そして教会の司教様と太々しい顔のガーゴイヤ商会の人が入ってきた。
「やぁやぁ、私がガーゴイヤ商会長、ドワンゴだ。うちの商会は王家にも卸しているちょっとした有名な商会なんだよ。田舎の貴族ではわからないかもしれないがな。わははは。王家といえば、フォーゲリア伯爵様の奥様はあの王女様でしたね。お元気ですか?王家の皆さんは元気ですよ。この前も、王太子殿下のお子様がお生まれになり、王家皆さんでお祝いをしておりましたよ。あっ、奥様は来ておりませんでしたね。嫁いでから見ておりませんね。私はボロレス公爵様が後ろ盾になっていただいているので、ボロレス公爵様によく王宮にお呼ばれするのですよ。だから王家の人と顔馴染みなんですよ、わははは」
こいつ、絶対許さないからな。母様をコケにしたな、こいつ。やはりボロレス、お前も許すまじ!

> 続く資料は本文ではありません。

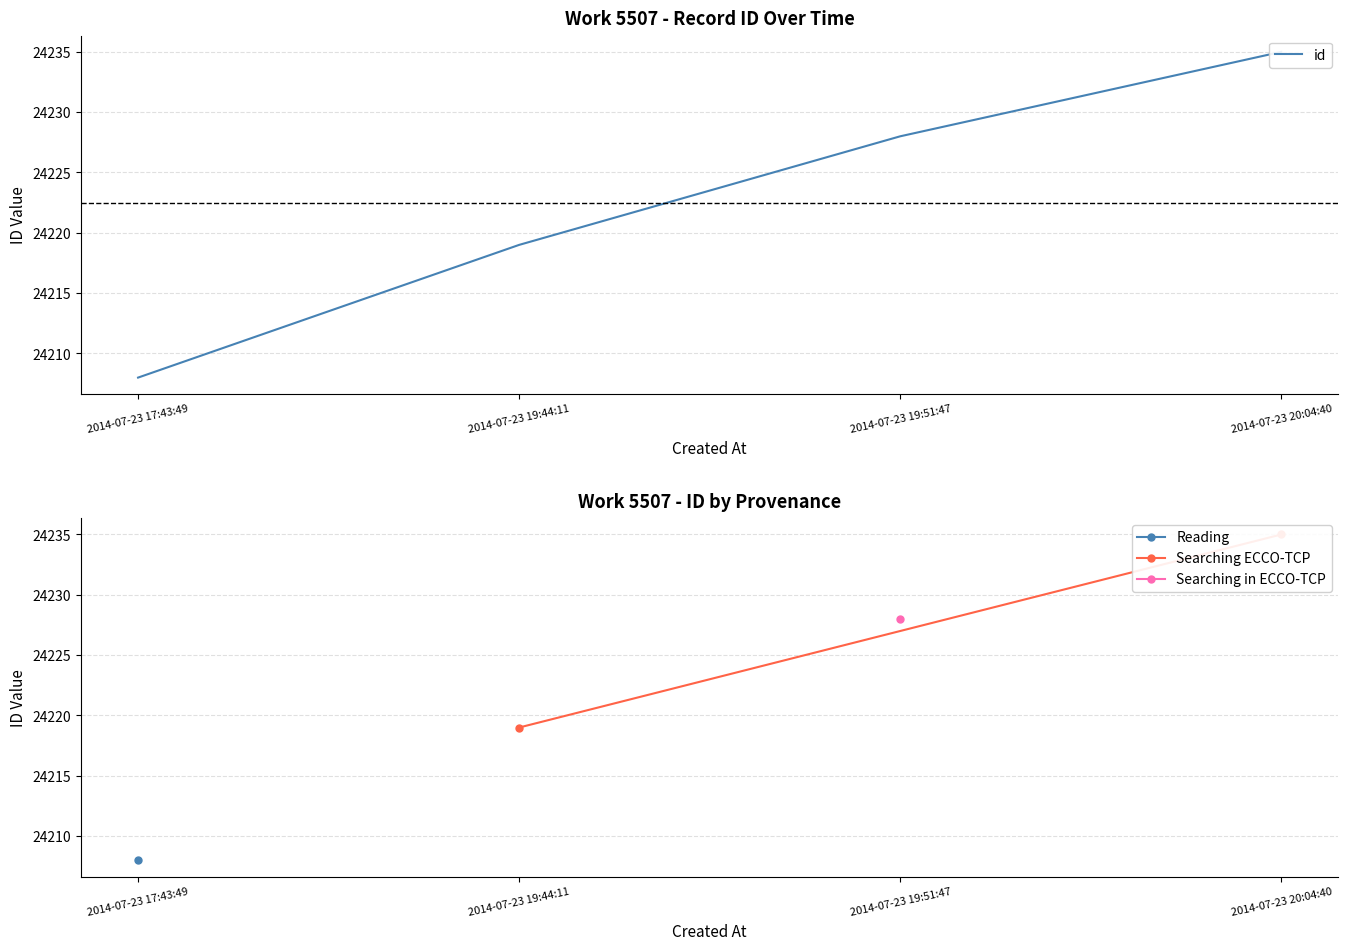

How many lines are shown in the chart?

1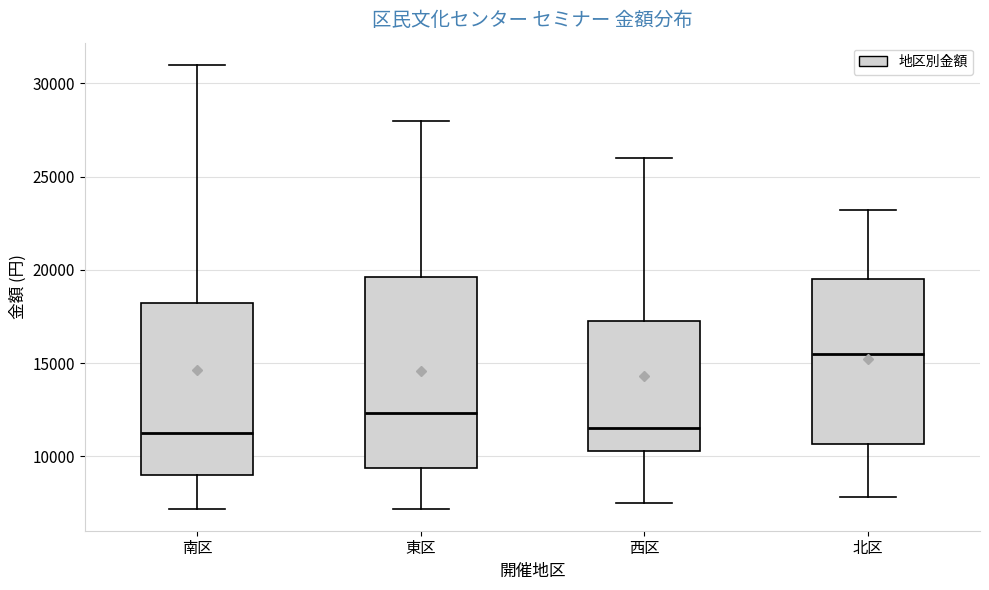

Where is the lower edge of the box for 北区 on the y-axis? The values are not printed on the chart, so give them approximately, as read against the axis.

10500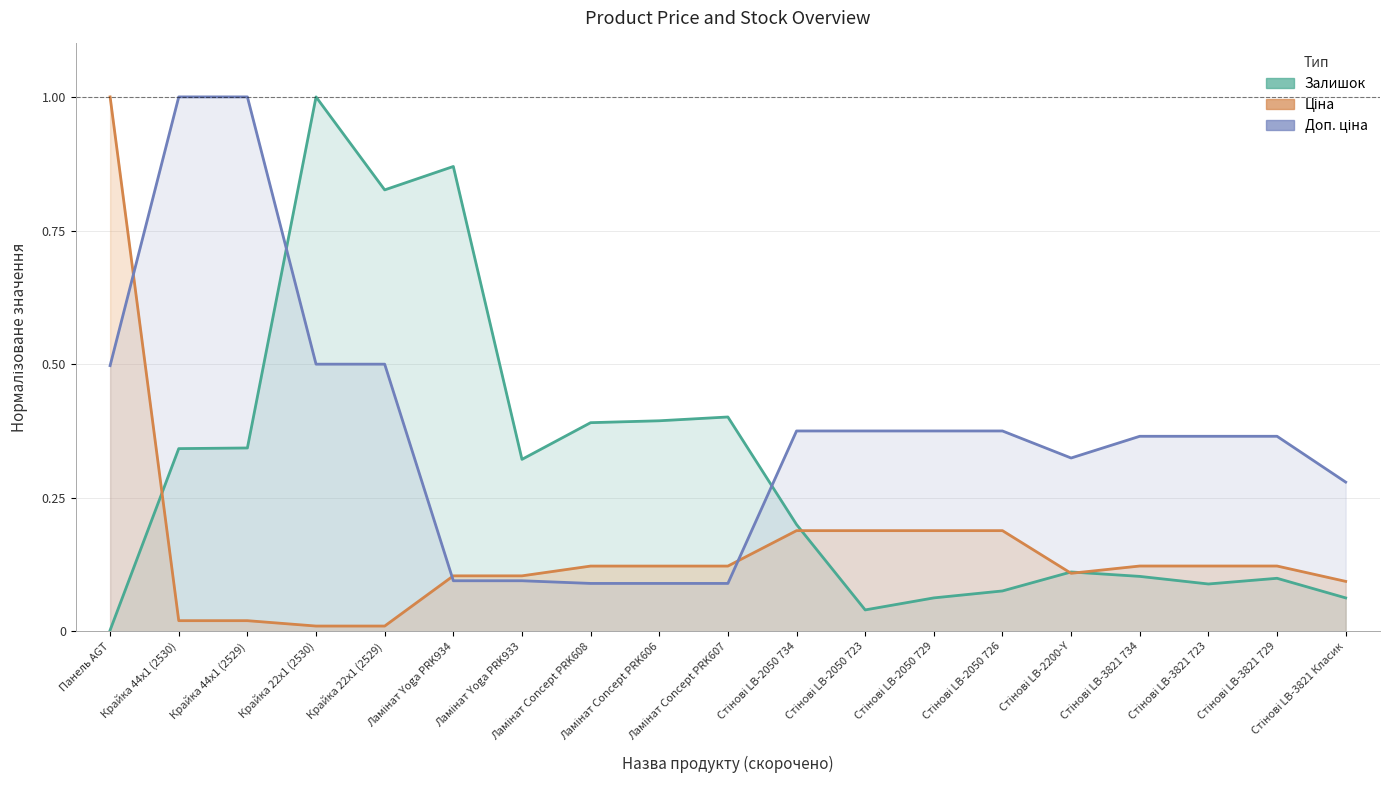

At which category is the sum across all series the highest?

Крайка 22x1 (2530)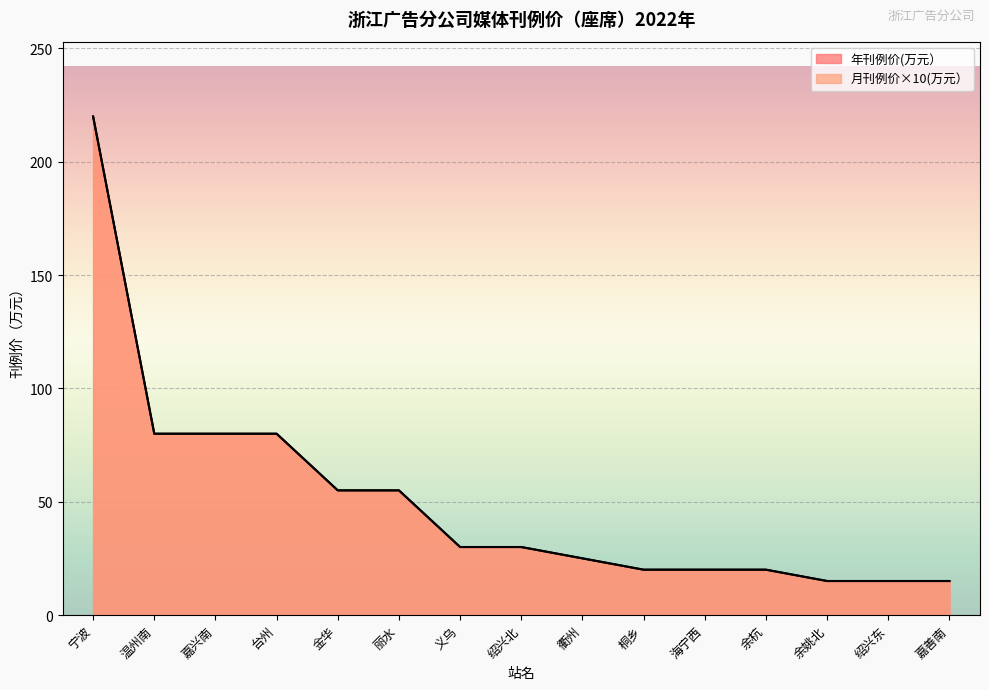

Between 桐乡 and 宁波, which is larger?

宁波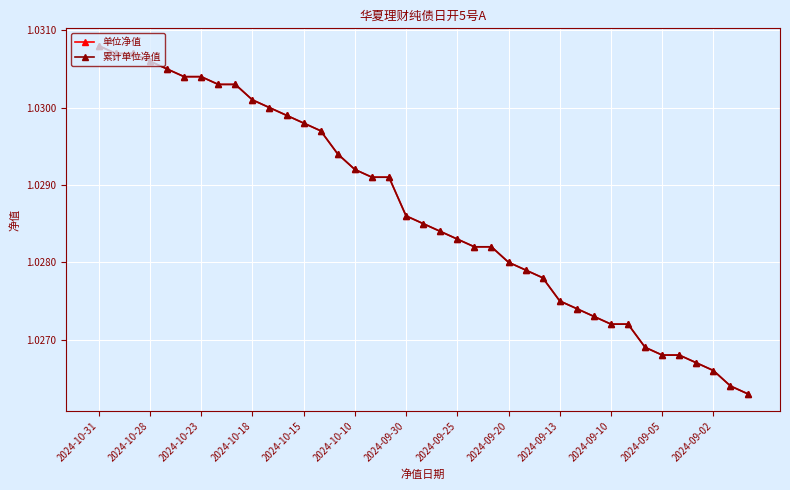

What is the value of the 累计单位净值 point at the 27th from the left?

1.0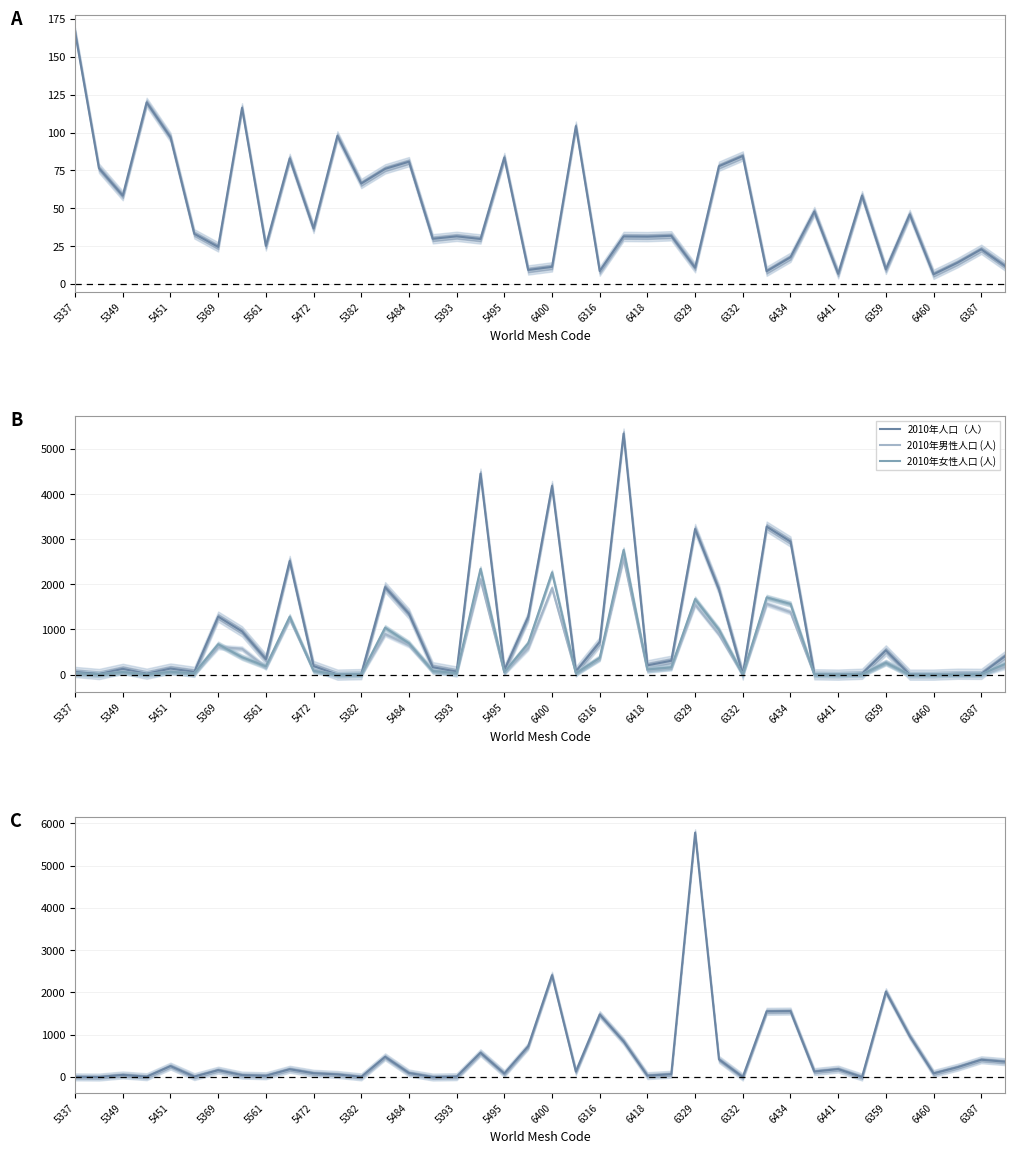

Is it true that 2010年人口（人） equals -2063 at 6460?

False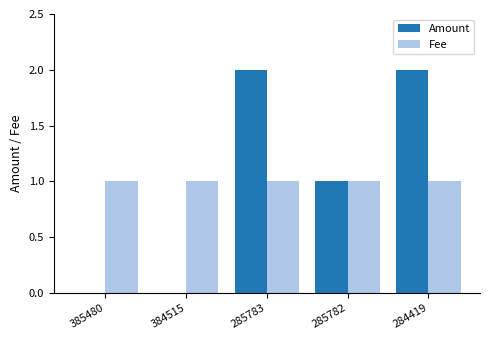

Count the Amount values in the range 0 to 2.

5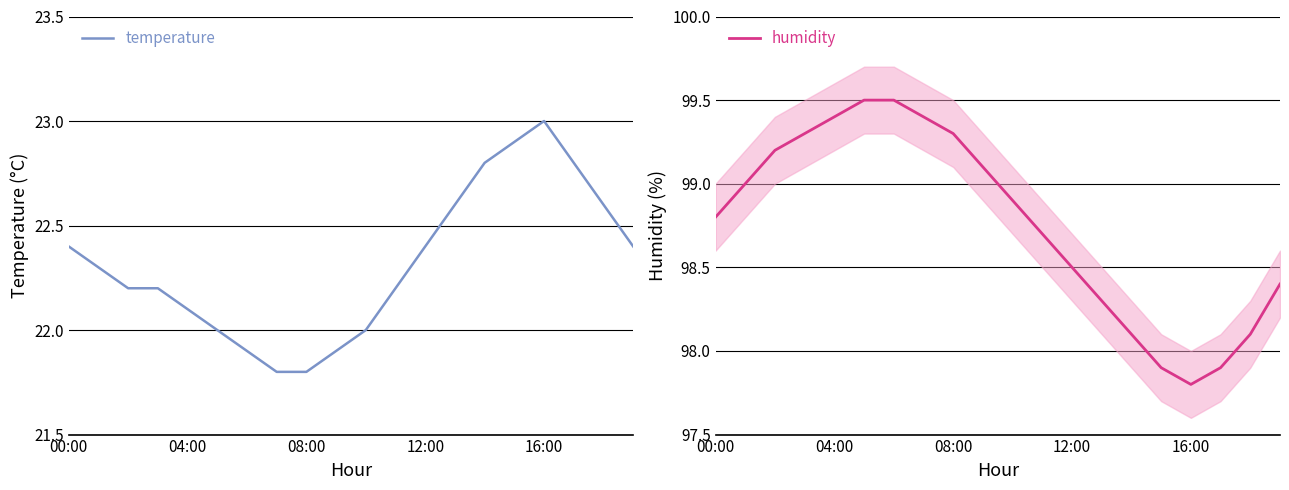

At which label does temperature reach its peak?

16:00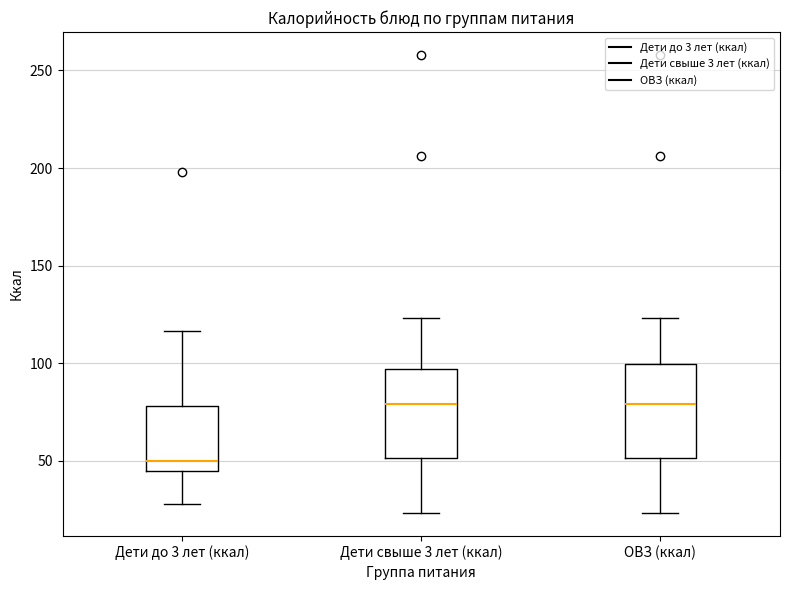

Which box has the lowest median line?

Дети до 3 лет (ккал)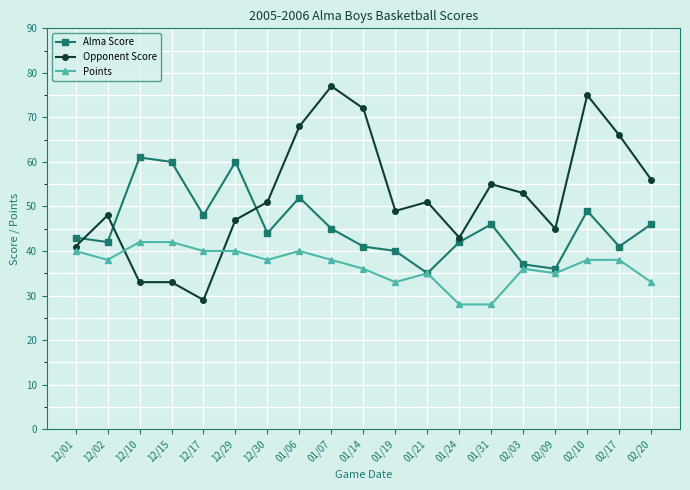

What is the greatest value displayed?

77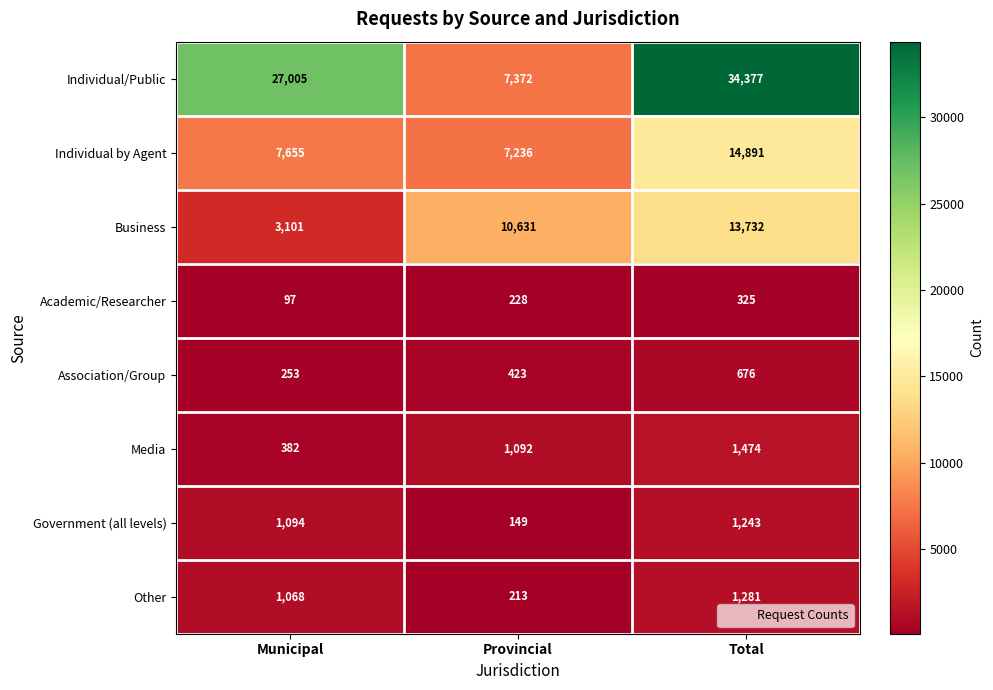

Reading left to right, extract all data points from this chart.

Individual/Public: 27005	7372	34377
Individual by Agent: 7655	7236	14891
Business: 3101	10631	13732
Academic/Researcher: 97	228	325
Association/Group: 253	423	676
Media: 382	1092	1474
Government (all levels): 1094	149	1243
Other: 1068	213	1281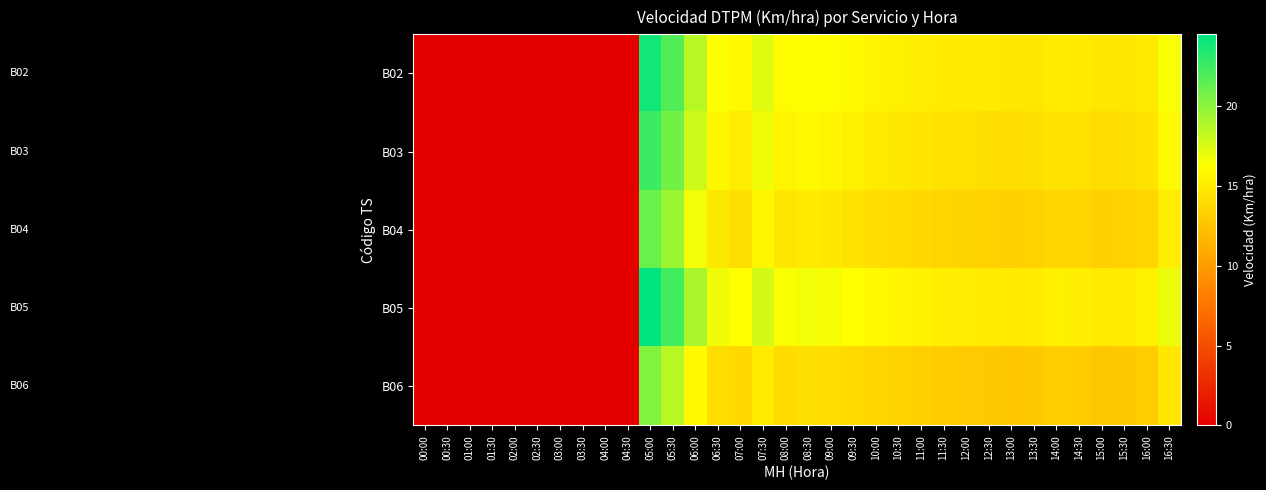

Reading left to right, list all the values displayed in this chart.

B02: 00:00=0.0	00:30=0.0	01:00=0.0	01:30=0.0	02:00=0.0	02:30=0.0	03:00=0.0	03:30=0.0	04:00=0.0	04:30=0.0	05:00=23.9	05:30=21.9	06:00=18.6	06:30=16.4	07:00=15.9	07:30=17.3	08:00=16.1	08:30=16.2	09:00=16.2	09:30=15.9	10:00=15.6	10:30=15.4	11:00=15.2	11:30=15.0	12:00=15.0	12:30=14.9	13:00=14.8	13:30=14.9	14:00=15.1	14:30=15.0	15:00=14.7	15:30=14.8	16:00=15.0	16:30=16.5
B03: 00:00=0.0	00:30=0.0	01:00=0.0	01:30=0.0	02:00=0.0	02:30=0.0	03:00=0.0	03:30=0.0	04:00=0.0	04:30=0.0	05:00=22.5	05:30=20.8	06:00=17.9	06:30=15.8	07:00=15.2	07:30=16.8	08:00=15.6	08:30=15.9	09:00=15.7	09:30=15.4	10:00=15.1	10:30=14.9	11:00=14.7	11:30=14.5	12:00=14.4	12:30=14.3	13:00=14.2	13:30=14.3	14:00=14.6	14:30=14.5	15:00=14.2	15:30=14.3	16:00=14.6	16:30=16.0
B04: 00:00=0.0	00:30=0.0	01:00=0.0	01:30=0.0	02:00=0.0	02:30=0.0	03:00=0.0	03:30=0.0	04:00=0.0	04:30=0.0	05:00=21.1	05:30=19.5	06:00=16.7	06:30=14.9	07:00=14.3	07:30=15.8	08:00=14.7	08:30=15.0	09:00=14.8	09:30=14.5	10:00=14.2	10:30=14.0	11:00=13.8	11:30=13.6	12:00=13.5	12:30=13.4	13:00=13.3	13:30=13.4	14:00=13.7	14:30=13.6	15:00=13.3	15:30=13.4	16:00=13.7	16:30=15.2
B05: 00:00=0.0	00:30=0.0	01:00=0.0	01:30=0.0	02:00=0.0	02:30=0.0	03:00=0.0	03:30=0.0	04:00=0.0	04:30=0.0	05:00=24.5	05:30=22.3	06:00=19.1	06:30=16.8	07:00=16.3	07:30=17.8	08:00=16.5	08:30=16.7	09:00=16.6	09:30=16.3	10:00=16.0	10:30=15.7	11:00=15.5	11:30=15.3	12:00=15.2	12:30=15.1	13:00=15.0	13:30=15.1	14:00=15.4	14:30=15.3	15:00=15.0	15:30=15.1	16:00=15.4	16:30=17.0
B06: 00:00=0.0	00:30=0.0	01:00=0.0	01:30=0.0	02:00=0.0	02:30=0.0	03:00=0.0	03:30=0.0	04:00=0.0	04:30=0.0	05:00=20.3	05:30=18.6	06:00=16.0	06:30=14.2	07:00=13.8	07:30=15.1	08:00=14.1	08:30=14.3	09:00=14.2	09:30=13.9	10:00=13.7	10:30=13.5	11:00=13.3	11:30=13.1	12:00=13.0	12:30=12.9	13:00=12.8	13:30=12.9	14:00=13.2	14:30=13.1	15:00=12.8	15:30=12.9	16:00=13.2	16:30=14.8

「フォーゲリア伯爵様、いかがいたしますか?購入しますか?」
ギルド長が心配しているのがわかる。心配してくれてありがたいが買うよ。
「そうですね、私が所有するタウンハウスは郊外にあるのでなんとかこの子達のために王都にもタウンハウスを所有したいと思ったのです。長男と次男も働き出したので少しお金を出してくれると言ってくれたのです。これを機に王都にタウンハウスをと思い購入したいと思います」
父様演技上手いね。呼水となっているよ。ナイス!
「わはははは、フォーゲリア伯爵様は大変なのですね。わかりました、私が所有している土地を売りましょう。こんな小さな子が大変な思いをしていると思うとかわいそうになってくる。元王女様もさぞ苦労なされているのでしょう。うちもその土地を持っていても、全く金にならず、逆にマイナスになるので売却したかったのです。もう価値がなくなりましたので売りましょう。ただし、契約魔法で返却は不可としてください。あんなクズ土地を持っていても本当にマイナスだったので、要らなくなったと言っても自分達で所有してください。これが私からの契約魔法の条件です」
さぁ、僕の番だ!
「父様、王都に土地を買うのですね。やったぁ。おじさん、ありがとう。でも契約魔法って、破ってはいけないんだよね?」
「そうだよ、破ってはいけないんだよ」
「僕ね、怖いんだよ。いつも怖い魔獣や怖い人が来ているんだよ。だから契約魔法で、僕の家が所有する物は王家でも、貴族でも、おじさん達や、魔獣などいかなる者がイタズラや嫌がらせ、妨害をしない様に契約魔法をして欲しい。安心して寝たいんだ。お願い」
「そ、そうだな、弟よ、安心して寝たいよな」
と言って、抱きしめてくれた。しかしロナウド兄様、弟よってクサイセリフだよ。
「そうだ、君は今いくつなんだね」
「僕ですか?9歳です」
「9歳!6歳ぐらいではないのか?うちの孫は7歳だが、君より大きいよ」
単なるデブではないのか?お前も恰幅がいい腹をしているからな。
「そうなのですか?これでも大きくなった方です」
目の前にあったケーキを俺に渡してくれた。
「これでも食べなさい」
「おじさん、ありがとう。いいの?食べて?こんなケーキ食べたことがないよ。父様、兄様、甘そうですね」
目をキラキラさせてお礼を言ってみた。どうだ、可愛い、幼気な男の子だろう?
「いいんだよ、食べて大きくなりなさい」
「ありがとう、いただきます。あまーい(すぎる)」
甘すぎるよ!甘ければいいもんじゃない。
「そうだろう、甘いんだよ。こんな甘いの食べたことがないだろう?かわいそうになぁ。うちの孫は毎日食べているんだよ」
だから太るんだよ!
それから、契約魔法で、ガーゴイヤ商会や王家、いかなる者からフォーゲリア伯爵家で所有する物に対して嫌がらせや誹謗中傷などをしないと契約させた。ふっふっふっ。
多分教会が母様の今までの経緯を知っているから保護も兼ねてなのかもしれない。ありがたい。
「父様、安く買えたので、りんごを一つ買って欲しいです。買えますか?やったー、おじさん、りんごが買えるんだ。ありがとう」
ニコニコしてお礼を言った。ギルドのお姉さんが涙ぐんでいた。心が痛い。ごめんね。
「お前、本当に策士だな」
ボソリというロナウド兄様。頷いている父様。えー、悪は許すまじだよぉ。
数日後、フーリス商会をフォーゲリア商会に譲渡の契約をした。さぁ、これから改修工事だ。やるぞぉ!おー!
ボロレス公爵とガーゴイヤ商会の南地域は許さないからな。